Previous studies investigated the global and regional impacts of a possible AMOC collapse by artificially weakening the AMOC strength through the release of a freshwater anomaly into the North Atlantic and Arctic (e.g., Jackson et al. 2015). Most of these studies were carried out using single model experiments, but inter-model comparisons have also been conducted (Stouffer et al. 2006). We perform experiments with EC-Earth3, forcing a 57% reduction of the AMOC strength for 60 model years. We find that the changes in mean surface temperature and precipitation exhibit similar patterns and amplitude compared to previous studies, but for the first time we conduct an in-depth analysis of precipitation anomalies at daily timescales in the Euro-Atlantic sector in winter (DJFM).

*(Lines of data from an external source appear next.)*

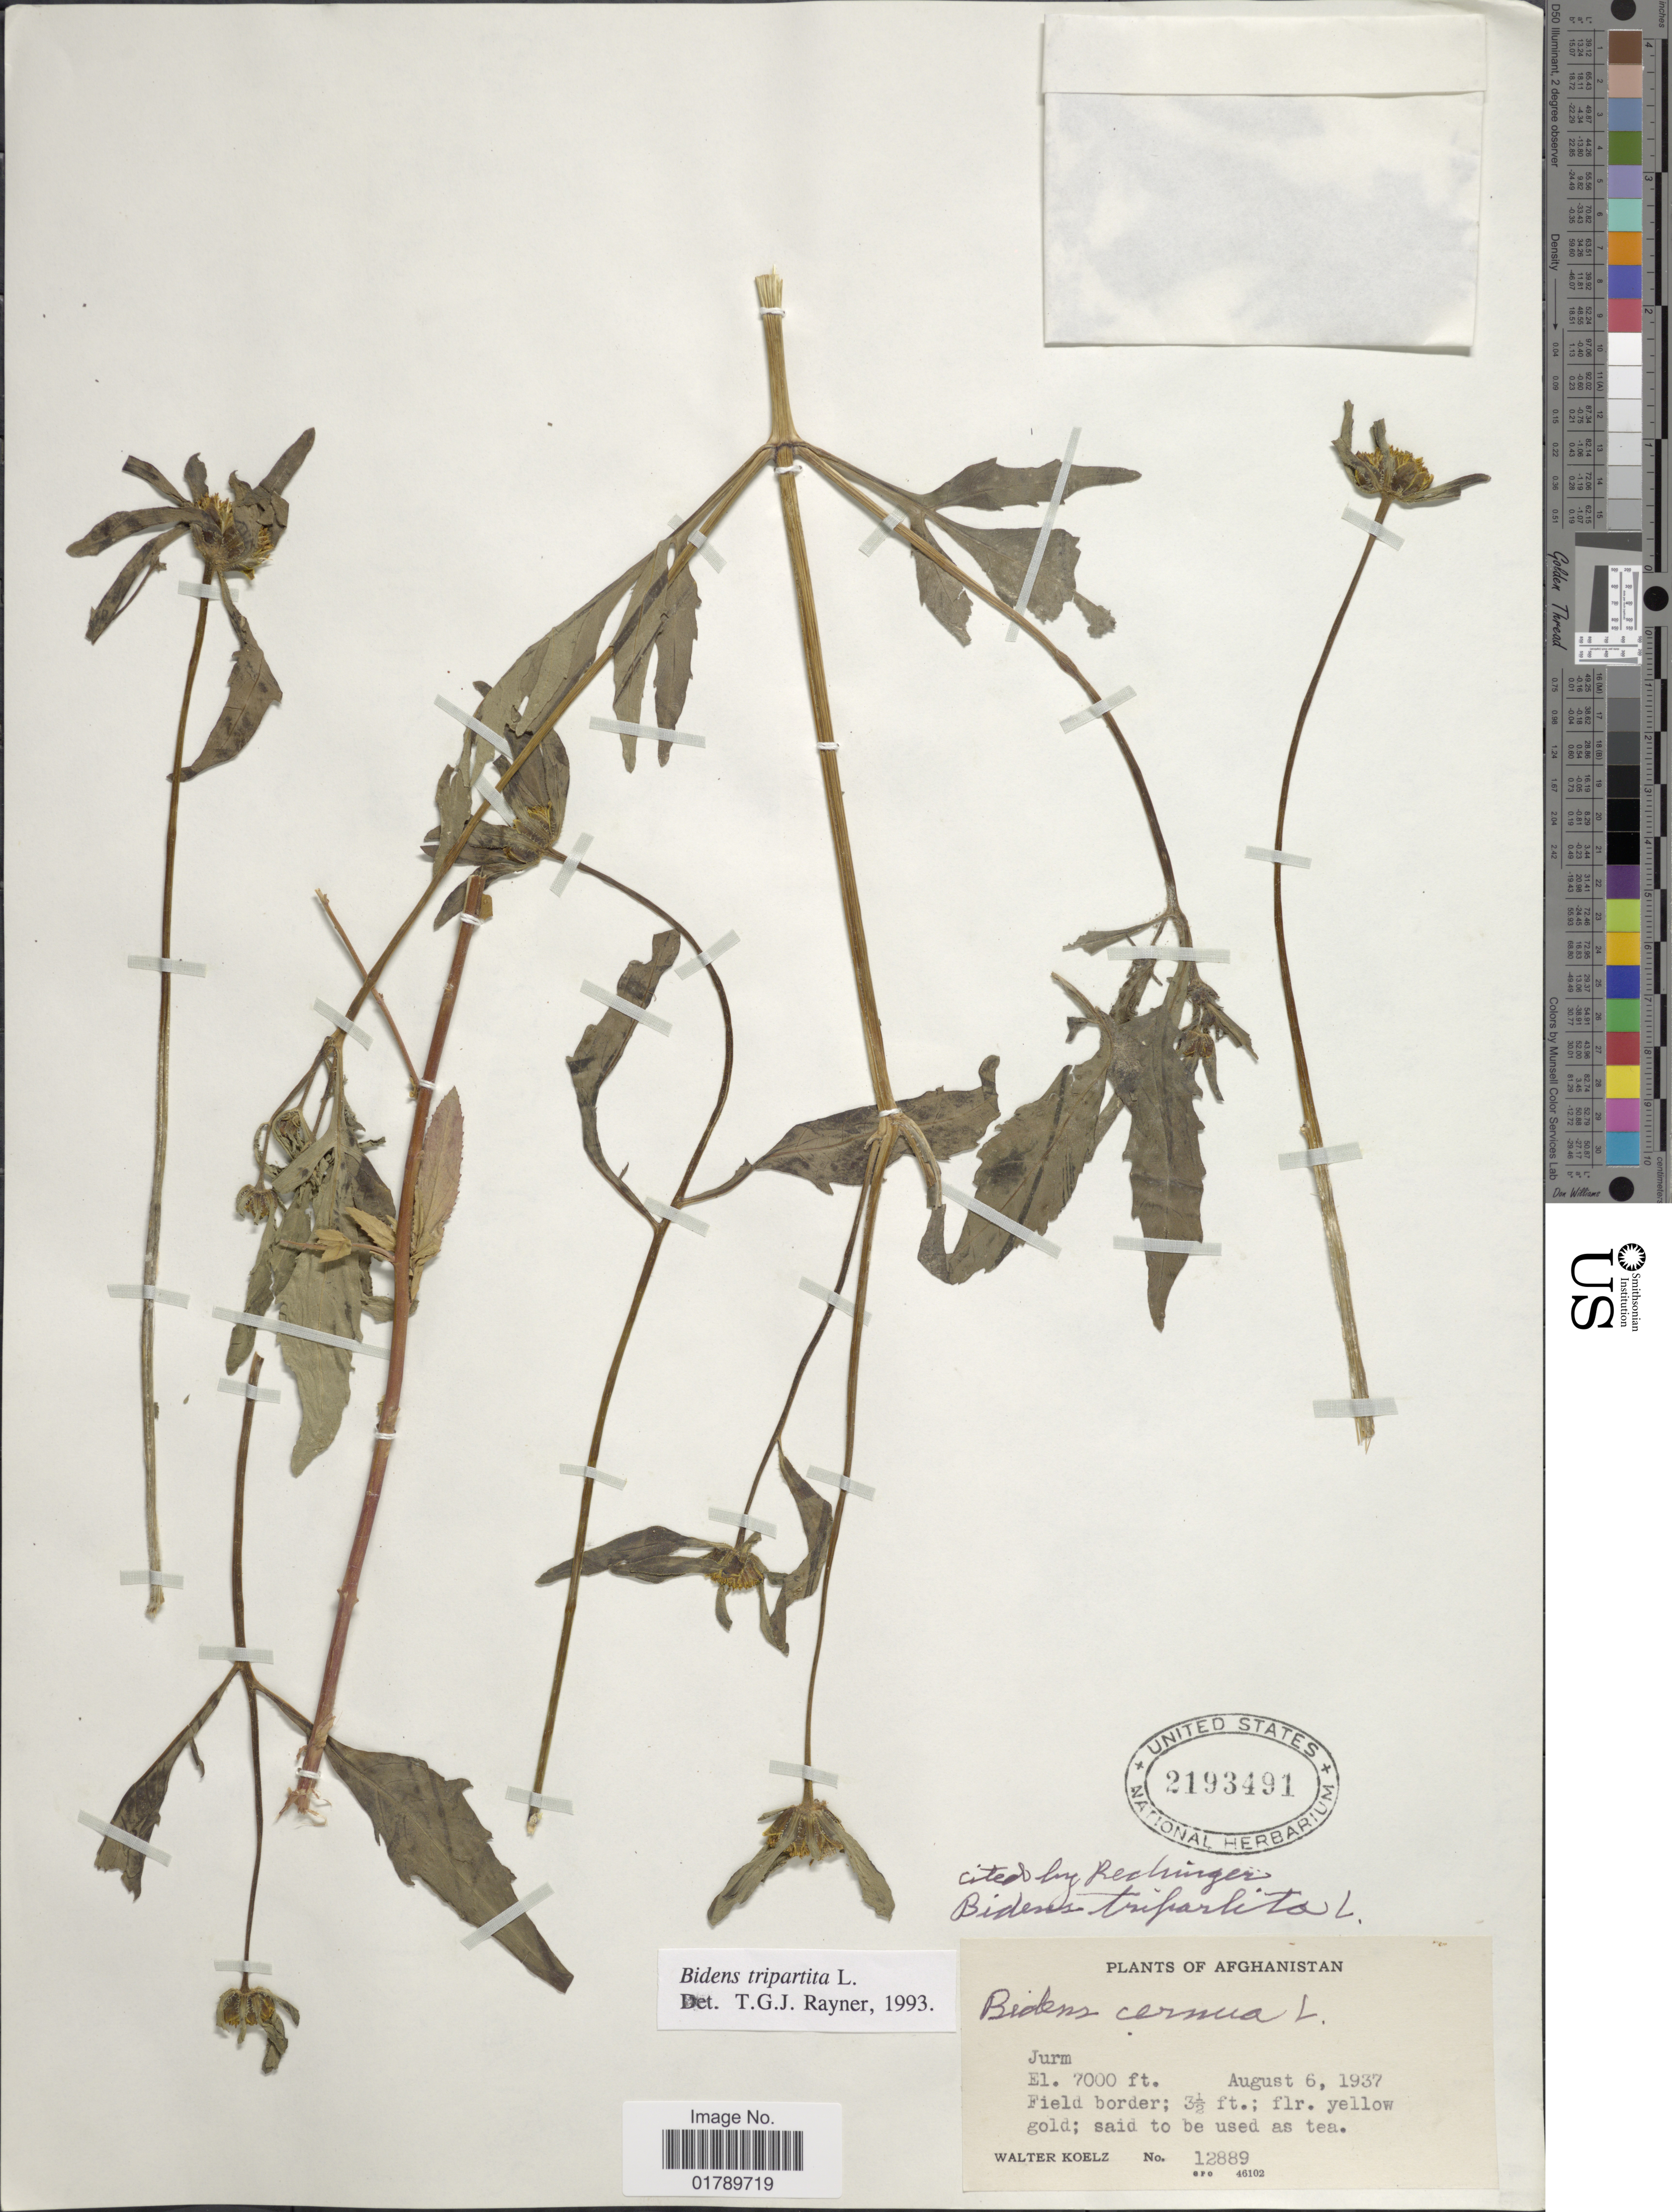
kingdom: Plantae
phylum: Tracheophyta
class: Magnoliopsida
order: Asterales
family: Asteraceae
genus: Bidens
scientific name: Bidens tripartita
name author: L.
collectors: W. N. Koelz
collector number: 12889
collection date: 1937-08-06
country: Afghanistan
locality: Jurm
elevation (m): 2134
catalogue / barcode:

Our results show that when we artificially weaken the AMOC compared to the preindustrial climate, the global temperature cools especially in the Northern Hemisphere. Net precipitation decreases over most of the European continent, although in some regions there is a slight net precipitation increase. We further characterize precipitation change by examining the number of days exceeding the 75th percentile of precipitation anomalies computed from the control climate. This analysis indicates while over most of the Euro-Atlantic sector precipitation decreases, in some regions the number of wet days increases following a decline of the AMOC, especially over northwestern Europe.

We apply the moisture budget framework to investigate mechanisms of precipitation change. We find that changes in the dynamics of the atmosphere, in particular the enhancement of the mid-latitude jet stream and its eastward extension towards northwestern Europe explains the increase in wet days anomalies. On the other hand, it is not simply the deficit in moisture that explains the widespread drying over Europe, but the transient eddies term. Transient eddies are responsible for the drying: in fact, despite storm tracks are enhanced, the moisture they carry is reduced, resulting in overall drier storms, even if more intense.

Finally, to further characterize precipitation anomalies and their connection with the large-scale atmospheric circulation, we analyze changes in weather regimes. We find a large increase in the persistence and frequency of occurrence in NAO + events. Through composite analysis of precipitation anomalies over all NAO + days, we find that precipitation associated with NAO + exhibits a pattern of enhanced precipitation over northwestern Europe, and reduced precipitation over southern Europe, consistent with the dynamic contributions in the moisture budget analysis and the enhancement of the jet stream.

To summarize, our study demonstrates that in the event of an AMOC weakening, widespread drying over the European continent is to be expected mainly from intensified but drier storms, and regions of wetter anomalies arise from the change in the location and intensity of the mid-latitude jet in association with an increase in NAO + days. Because a ~ 57% reduction in AMOC strength is within the projected range in AMOC decline in scenarios from the CMIP6 archive, our results have implications for understanding the role of AMOC decline in future climate change (e.g., Bellomo et al. 2021; Liu et al. 2020).